- Material supplied:
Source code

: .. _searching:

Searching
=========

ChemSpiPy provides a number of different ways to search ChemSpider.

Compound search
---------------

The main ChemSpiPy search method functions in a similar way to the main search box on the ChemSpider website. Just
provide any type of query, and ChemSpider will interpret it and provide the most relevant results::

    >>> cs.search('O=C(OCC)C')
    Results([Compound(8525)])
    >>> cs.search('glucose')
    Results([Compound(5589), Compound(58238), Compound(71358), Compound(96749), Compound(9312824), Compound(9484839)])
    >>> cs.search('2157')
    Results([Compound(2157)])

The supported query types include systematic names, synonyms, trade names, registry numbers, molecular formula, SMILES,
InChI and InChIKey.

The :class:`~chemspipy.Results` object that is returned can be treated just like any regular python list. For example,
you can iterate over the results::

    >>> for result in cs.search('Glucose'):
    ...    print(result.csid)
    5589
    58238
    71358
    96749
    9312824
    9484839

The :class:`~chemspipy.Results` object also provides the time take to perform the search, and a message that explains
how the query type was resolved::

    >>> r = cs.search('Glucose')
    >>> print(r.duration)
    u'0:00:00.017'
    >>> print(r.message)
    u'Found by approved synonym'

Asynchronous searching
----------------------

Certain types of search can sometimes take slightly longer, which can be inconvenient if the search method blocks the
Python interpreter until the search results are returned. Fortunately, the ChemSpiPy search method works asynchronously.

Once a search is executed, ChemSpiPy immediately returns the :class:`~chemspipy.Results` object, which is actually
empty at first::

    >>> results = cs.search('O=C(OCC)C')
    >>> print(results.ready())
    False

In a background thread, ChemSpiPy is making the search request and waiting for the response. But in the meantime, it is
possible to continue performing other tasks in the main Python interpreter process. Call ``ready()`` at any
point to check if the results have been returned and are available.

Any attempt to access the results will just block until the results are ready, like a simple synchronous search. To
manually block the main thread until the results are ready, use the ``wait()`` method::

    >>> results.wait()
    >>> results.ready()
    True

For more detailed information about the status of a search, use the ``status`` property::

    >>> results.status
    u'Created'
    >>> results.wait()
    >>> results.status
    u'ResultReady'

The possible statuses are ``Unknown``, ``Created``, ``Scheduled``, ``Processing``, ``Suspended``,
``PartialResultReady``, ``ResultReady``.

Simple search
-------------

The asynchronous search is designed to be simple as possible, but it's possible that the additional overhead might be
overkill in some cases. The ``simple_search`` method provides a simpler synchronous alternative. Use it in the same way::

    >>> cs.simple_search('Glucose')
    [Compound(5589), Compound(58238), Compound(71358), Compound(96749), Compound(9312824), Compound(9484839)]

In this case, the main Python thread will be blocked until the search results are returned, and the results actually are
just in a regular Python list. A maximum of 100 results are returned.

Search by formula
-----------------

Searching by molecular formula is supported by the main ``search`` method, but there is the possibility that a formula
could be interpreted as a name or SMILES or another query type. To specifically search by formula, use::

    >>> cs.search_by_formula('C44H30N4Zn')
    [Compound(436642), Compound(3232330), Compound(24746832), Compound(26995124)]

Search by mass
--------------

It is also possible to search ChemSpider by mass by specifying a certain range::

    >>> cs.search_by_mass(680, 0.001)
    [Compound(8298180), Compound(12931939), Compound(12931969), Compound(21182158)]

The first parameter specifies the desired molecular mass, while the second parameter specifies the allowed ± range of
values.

- What to produce:
Reproduce the material above in full, exactly.

- Written response:
Source code

: .. _searching:

Searching
=========

ChemSpiPy provides a number of different ways to search ChemSpider.

Compound search
---------------

The main ChemSpiPy search method functions in a similar way to the main search box on the ChemSpider website. Just
provide any type of query, and ChemSpider will interpret it and provide the most relevant results::

    >>> cs.search('O=C(OCC)C')
    Results([Compound(8525)])
    >>> cs.search('glucose')
    Results([Compound(5589), Compound(58238), Compound(71358), Compound(96749), Compound(9312824), Compound(9484839)])
    >>> cs.search('2157')
    Results([Compound(2157)])

The supported query types include systematic names, synonyms, trade names, registry numbers, molecular formula, SMILES,
InChI and InChIKey.

The :class:`~chemspipy.Results` object that is returned can be treated just like any regular python list. For example,
you can iterate over the results::

    >>> for result in cs.search('Glucose'):
    ...    print(result.csid)
    5589
    58238
    71358
    96749
    9312824
    9484839

The :class:`~chemspipy.Results` object also provides the time take to perform the search, and a message that explains
how the query type was resolved::

    >>> r = cs.search('Glucose')
    >>> print(r.duration)
    u'0:00:00.017'
    >>> print(r.message)
    u'Found by approved synonym'

Asynchronous searching
----------------------

Certain types of search can sometimes take slightly longer, which can be inconvenient if the search method blocks the
Python interpreter until the search results are returned. Fortunately, the ChemSpiPy search method works asynchronously.

Once a search is executed, ChemSpiPy immediately returns the :class:`~chemspipy.Results` object, which is actually
empty at first::

    >>> results = cs.search('O=C(OCC)C')
    >>> print(results.ready())
    False

In a background thread, ChemSpiPy is making the search request and waiting for the response. But in the meantime, it is
possible to continue performing other tasks in the main Python interpreter process. Call ``ready()`` at any
point to check if the results have been returned and are available.

Any attempt to access the results will just block until the results are ready, like a simple synchronous search. To
manually block the main thread until the results are ready, use the ``wait()`` method::

    >>> results.wait()
    >>> results.ready()
    True

For more detailed information about the status of a search, use the ``status`` property::

    >>> results.status
    u'Created'
    >>> results.wait()
    >>> results.status
    u'ResultReady'

The possible statuses are ``Unknown``, ``Created``, ``Scheduled``, ``Processing``, ``Suspended``,
``PartialResultReady``, ``ResultReady``.

Simple search
-------------

The asynchronous search is designed to be simple as possible, but it's possible that the additional overhead might be
overkill in some cases. The ``simple_search`` method provides a simpler synchronous alternative. Use it in the same way::

    >>> cs.simple_search('Glucose')
    [Compound(5589), Compound(58238), Compound(71358), Compound(96749), Compound(9312824), Compound(9484839)]

In this case, the main Python thread will be blocked until the search results are returned, and the results actually are
just in a regular Python list. A maximum of 100 results are returned.

Search by formula
-----------------

Searching by molecular formula is supported by the main ``search`` method, but there is the possibility that a formula
could be interpreted as a name or SMILES or another query type. To specifically search by formula, use::

    >>> cs.search_by_formula('C44H30N4Zn')
    [Compound(436642), Compound(3232330), Compound(24746832), Compound(26995124)]

Search by mass
--------------

It is also possible to search ChemSpider by mass by specifying a certain range::

    >>> cs.search_by_mass(680, 0.001)
    [Compound(8298180), Compound(12931939), Compound(12931969), Compound(21182158)]

The first parameter specifies the desired molecular mass, while the second parameter specifies the allowed ± range of
values.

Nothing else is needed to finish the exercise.